Media project to change negative narrative around Christianity
The Church of England is creating a new website to help “change the narrative about Christianity in the English speaking world”. For the initial four year project costing more than £1 million, the Centre is seeking a staff of four and the recruitment process is underway for the first Senior Editor role at £60-75k. The Centre for Cultural Witness is the idea of the Bishop of Kensington, Graham Tomlin, who told the RMC that the initiative seeks to address the negative public profile of the Christian faith and the idea that the church is dying. The website will be created in partnership with theology departments. It might look like a Christian version of “Unherd”, the Bishop said, not necessarily taking the same political view, but this was “an example of a website that has given voice to a particular perspective and gained quite a bit of following for that”. Full story here
Report on “the state of RE” in schools reveals increase in exam entries and shortfall in funding
The number of students taking a Religious Studies GCSE in England has risen by nearly a third in the last decade, and there has been a 50 per cent increase in A level entries since 2003, despite the subject being underfunded and poorly taught in many schools across England. A report on “The State of RE”, from the Religious Education Council of England and Wales, the National Association of Teachers of Religious Education, and RE Today Services, reviews data into exam entries, provision of teaching and government funding. It says despite the increase in students taking the subject, no government money has been spent on it in the last five years. Church Times report here
Muslim women’s rights campaigner appointed to the Lords
Shaista Gohir, CEO of the Muslim Women’s Network UK, has been appointed to the House of Lords. She was selected by the House of Lords Appointments Commission and will sit as a cross bencher. Of Pakistani heritage, she has worked in the charity sector for nearly twenty years and is a leading women’s rights campaigner. In a statement following her appointment, she said: “I see this role as an extension of my activism and will use my voice to fly the flag for women’s rights, inequalities experienced by the most vulnerable in society, the charity sector, women’s health, the NHS and of course for the West Midlands region”.
French government challenging decision to allow burkinis
The French government is to challenge the decision by Grenoble municipal council, to allow bathers to wear the burkini – a full-body swimsuit – in its pools. The Guardian reports that the interior minister, Gérald Darmanin, announced plans to block the move, saying it was an “unacceptable provocation” that was against the values of the secular republic. The debate over attempts to curtail the wearing of religious symbols and clothing in France has caused anger among Muslim communities.
Vatican foreign minister to visit Ukraine
The Associated Press reports that the Vatican’s foreign minister, Archbishop Paul Gallagher, is arriving in Kyiv this week to see the destruction for himself and to hold talks with the Ukrainian Foreign Minister Dmytro Kuleba.
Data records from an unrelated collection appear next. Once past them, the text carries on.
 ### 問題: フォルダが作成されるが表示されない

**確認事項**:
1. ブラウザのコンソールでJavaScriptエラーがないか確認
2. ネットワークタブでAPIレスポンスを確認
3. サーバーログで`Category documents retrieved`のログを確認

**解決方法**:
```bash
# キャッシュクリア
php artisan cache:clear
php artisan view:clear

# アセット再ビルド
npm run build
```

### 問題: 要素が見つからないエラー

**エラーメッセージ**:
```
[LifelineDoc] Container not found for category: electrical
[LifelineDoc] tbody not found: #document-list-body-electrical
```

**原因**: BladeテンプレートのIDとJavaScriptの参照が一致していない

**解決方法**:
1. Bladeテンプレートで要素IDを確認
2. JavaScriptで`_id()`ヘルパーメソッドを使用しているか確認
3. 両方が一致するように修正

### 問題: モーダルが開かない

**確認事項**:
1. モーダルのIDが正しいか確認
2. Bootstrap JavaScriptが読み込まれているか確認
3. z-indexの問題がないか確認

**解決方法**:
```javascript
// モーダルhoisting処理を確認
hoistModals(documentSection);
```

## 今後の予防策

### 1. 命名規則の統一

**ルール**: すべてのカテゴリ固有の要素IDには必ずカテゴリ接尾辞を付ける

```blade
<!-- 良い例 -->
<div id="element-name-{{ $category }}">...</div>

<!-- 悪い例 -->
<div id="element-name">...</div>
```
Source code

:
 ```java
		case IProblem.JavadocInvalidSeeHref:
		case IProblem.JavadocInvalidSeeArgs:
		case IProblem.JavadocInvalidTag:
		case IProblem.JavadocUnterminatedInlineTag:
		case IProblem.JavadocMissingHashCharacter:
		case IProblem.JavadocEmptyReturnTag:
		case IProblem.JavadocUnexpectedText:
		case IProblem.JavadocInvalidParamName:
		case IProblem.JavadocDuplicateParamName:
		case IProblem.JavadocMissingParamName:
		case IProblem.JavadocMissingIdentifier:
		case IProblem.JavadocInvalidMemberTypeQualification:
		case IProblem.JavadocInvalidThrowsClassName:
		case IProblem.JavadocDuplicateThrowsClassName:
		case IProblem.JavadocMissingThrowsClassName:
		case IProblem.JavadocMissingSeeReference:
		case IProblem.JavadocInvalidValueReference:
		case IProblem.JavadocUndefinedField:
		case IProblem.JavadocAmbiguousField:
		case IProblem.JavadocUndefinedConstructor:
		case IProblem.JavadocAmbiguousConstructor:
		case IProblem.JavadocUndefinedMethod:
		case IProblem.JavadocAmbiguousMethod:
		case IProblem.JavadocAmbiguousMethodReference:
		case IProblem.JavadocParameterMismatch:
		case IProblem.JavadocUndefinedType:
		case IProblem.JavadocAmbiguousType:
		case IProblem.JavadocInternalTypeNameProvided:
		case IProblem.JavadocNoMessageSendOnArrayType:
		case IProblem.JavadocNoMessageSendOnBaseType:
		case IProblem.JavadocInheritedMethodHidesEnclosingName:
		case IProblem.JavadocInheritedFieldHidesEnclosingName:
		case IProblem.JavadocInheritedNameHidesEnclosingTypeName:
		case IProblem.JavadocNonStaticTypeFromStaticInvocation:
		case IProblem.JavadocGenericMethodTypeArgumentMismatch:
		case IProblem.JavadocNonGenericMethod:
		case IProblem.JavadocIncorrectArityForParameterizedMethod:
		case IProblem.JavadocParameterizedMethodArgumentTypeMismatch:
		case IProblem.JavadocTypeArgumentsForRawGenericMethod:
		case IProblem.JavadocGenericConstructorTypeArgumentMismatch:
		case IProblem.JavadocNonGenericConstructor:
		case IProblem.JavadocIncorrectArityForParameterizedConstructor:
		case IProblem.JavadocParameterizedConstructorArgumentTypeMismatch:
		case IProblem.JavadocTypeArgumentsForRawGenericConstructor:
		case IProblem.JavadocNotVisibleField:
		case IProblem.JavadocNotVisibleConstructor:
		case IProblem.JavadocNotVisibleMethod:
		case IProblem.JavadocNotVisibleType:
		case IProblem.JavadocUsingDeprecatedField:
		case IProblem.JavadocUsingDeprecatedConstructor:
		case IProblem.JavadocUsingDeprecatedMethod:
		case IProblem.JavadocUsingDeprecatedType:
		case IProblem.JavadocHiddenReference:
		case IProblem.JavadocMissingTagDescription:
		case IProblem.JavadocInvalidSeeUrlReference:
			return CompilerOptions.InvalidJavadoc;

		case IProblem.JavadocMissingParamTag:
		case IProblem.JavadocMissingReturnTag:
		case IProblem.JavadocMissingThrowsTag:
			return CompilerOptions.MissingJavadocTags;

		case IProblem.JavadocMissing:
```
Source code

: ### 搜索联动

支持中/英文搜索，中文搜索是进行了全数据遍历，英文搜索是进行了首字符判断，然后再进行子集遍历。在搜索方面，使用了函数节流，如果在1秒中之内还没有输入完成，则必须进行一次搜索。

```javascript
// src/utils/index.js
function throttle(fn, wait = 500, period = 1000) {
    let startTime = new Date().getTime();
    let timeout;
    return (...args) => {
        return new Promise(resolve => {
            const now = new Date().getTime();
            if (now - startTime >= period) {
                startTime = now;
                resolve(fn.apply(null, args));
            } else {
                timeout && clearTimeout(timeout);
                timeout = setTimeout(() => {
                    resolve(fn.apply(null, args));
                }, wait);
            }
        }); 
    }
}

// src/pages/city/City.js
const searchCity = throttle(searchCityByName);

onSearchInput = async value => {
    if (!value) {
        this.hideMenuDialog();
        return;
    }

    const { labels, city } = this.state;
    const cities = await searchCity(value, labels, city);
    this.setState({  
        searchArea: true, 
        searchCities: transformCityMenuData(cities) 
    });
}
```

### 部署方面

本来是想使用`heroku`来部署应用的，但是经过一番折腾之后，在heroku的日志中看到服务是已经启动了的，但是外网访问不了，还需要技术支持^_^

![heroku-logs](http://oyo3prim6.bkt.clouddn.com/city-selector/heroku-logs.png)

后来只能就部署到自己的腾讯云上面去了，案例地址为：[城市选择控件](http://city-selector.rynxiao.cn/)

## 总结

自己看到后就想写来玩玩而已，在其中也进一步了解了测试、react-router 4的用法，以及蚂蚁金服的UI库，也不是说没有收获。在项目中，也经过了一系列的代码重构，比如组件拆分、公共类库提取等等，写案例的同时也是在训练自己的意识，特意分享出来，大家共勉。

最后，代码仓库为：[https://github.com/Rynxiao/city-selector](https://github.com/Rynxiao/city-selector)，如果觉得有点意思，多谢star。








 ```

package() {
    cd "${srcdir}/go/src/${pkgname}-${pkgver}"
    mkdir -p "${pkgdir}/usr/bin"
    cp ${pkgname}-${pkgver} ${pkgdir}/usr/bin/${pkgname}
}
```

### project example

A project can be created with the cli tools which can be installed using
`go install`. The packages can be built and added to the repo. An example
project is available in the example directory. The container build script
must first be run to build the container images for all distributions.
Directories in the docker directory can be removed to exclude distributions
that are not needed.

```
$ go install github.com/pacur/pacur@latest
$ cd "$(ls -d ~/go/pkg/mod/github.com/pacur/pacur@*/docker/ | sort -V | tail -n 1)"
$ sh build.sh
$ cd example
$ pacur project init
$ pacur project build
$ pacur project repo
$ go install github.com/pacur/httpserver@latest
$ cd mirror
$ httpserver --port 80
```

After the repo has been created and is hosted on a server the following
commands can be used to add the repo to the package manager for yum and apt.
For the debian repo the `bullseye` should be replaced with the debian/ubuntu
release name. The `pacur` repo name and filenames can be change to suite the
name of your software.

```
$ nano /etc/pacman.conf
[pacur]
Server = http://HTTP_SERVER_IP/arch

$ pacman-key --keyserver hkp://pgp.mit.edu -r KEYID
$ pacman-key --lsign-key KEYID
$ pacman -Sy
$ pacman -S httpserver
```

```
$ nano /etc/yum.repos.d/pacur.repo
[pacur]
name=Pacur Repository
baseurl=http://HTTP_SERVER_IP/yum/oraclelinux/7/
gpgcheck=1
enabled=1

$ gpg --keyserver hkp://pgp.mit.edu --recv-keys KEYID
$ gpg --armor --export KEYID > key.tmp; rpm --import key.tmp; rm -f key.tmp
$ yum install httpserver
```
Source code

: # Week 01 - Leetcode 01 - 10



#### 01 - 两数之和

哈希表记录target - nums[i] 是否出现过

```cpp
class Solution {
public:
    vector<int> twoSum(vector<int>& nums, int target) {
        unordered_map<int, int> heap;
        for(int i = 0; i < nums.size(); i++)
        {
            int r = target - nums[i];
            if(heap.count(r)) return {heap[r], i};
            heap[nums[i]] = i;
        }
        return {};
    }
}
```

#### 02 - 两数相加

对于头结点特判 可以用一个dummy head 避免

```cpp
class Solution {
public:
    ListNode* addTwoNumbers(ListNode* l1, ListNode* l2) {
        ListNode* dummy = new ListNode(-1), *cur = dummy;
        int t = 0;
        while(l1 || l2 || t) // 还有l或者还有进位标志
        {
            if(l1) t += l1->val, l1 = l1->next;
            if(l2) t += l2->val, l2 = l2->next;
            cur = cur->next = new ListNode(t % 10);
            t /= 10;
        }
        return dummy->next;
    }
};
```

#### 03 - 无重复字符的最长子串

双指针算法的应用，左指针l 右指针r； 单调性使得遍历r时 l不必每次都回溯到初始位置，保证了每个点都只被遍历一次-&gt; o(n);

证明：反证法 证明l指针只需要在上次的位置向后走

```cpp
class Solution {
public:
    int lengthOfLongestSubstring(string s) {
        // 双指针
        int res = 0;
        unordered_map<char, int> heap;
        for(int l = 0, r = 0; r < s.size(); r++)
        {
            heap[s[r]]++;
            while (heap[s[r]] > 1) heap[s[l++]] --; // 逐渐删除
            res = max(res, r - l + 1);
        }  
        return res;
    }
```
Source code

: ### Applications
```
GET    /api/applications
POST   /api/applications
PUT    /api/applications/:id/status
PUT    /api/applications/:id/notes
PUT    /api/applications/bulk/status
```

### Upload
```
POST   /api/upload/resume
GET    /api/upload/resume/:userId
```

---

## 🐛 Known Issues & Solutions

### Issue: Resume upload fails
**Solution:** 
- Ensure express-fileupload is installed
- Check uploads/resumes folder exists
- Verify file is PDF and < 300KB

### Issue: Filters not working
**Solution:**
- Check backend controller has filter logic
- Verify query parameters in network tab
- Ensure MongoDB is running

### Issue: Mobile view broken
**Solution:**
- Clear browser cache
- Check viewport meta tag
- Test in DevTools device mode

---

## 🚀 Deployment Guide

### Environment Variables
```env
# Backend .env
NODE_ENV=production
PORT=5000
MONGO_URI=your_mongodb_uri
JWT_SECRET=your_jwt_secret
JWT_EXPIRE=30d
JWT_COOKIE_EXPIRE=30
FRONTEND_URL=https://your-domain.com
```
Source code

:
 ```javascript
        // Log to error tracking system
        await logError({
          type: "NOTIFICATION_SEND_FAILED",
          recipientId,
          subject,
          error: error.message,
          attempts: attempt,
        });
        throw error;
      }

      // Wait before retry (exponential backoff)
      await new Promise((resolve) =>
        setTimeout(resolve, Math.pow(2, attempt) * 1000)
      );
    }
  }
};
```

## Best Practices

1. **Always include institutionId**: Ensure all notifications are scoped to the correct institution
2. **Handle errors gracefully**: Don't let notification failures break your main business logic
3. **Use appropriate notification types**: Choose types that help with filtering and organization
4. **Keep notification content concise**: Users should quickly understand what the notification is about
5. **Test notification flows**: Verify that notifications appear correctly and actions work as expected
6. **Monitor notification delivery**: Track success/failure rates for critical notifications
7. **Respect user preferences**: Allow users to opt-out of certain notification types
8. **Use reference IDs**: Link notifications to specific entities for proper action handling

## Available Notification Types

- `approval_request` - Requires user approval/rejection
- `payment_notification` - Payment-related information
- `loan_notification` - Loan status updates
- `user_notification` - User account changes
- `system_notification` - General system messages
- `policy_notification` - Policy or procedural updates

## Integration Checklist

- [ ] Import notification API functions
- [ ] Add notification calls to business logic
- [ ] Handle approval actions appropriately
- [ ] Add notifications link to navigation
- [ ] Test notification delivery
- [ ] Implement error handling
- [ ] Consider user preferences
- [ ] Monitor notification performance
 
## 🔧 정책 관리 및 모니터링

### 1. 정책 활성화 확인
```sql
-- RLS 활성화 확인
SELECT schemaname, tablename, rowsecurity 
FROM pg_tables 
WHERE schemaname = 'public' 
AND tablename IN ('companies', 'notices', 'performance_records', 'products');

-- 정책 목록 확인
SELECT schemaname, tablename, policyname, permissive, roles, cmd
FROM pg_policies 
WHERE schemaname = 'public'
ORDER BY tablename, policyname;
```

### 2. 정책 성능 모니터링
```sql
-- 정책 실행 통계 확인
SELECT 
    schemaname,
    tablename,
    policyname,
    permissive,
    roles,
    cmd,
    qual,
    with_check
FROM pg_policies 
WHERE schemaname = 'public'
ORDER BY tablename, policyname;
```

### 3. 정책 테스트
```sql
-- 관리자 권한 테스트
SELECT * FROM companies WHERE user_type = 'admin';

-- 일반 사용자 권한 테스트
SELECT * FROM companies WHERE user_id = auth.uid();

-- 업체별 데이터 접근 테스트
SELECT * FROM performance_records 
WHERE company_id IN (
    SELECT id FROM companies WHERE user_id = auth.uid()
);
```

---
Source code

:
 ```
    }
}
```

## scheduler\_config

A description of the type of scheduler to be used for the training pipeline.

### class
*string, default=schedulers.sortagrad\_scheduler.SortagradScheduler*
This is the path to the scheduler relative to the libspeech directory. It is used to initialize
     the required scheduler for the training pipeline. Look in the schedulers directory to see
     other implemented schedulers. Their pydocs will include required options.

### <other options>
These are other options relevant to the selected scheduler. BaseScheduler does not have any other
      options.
The trip was scheduled before Easter but postponed after Gallagher came down with Covid-19. Pope Francis has drawn criticism for refusing to condemn Russia or President Vladimir Putin by name, in line with the Vatican’s diplomatic tradition, “Ostpolitik”, of not calling out aggressors by name in an effort to keep open paths of dialogue with both sides in a conflict.
Chief Rabbi and Labour leader meet in person
The Labour leader, Keir Starmer, met the Chief Rabbi Ephraim Mirvis for their first in person meeting. Keir Starmer said it was warm and forward looking, the Chief Rabbi said it was a “warm and constructive discussion”. They discussed Labour’s action to combat antisemitism, the need for cross-party support for a Holocaust Memorial, the importance of Jewish schools and the Middle East
Jewish prayer book which survived the holocaust restored by TV show “The Repair Shop”
BBC One’s “The Repair Shop”, where people bring in family heirlooms for restoration, included one of the most emotional episodes last night. Gary Fisher brought his grandparents’ Jewish prayer book, which they had taken with them into Theresienstadt concentration camp in Czechoslovakia. Emanuel and Gisela Fisher had been unable to flee Austria in 1938, but they were eventually liberated. Their son was brought to England by kindertransport and reunited after the war. Their grandson, Gary, was overwhelmed with emotion when the cover was repaired, the pages secured and the worst damage made good. He said “My grandparents never knew when their time was going to be up, but they had their religion, they had their faith and that must have been a real comfort to them to never give up”.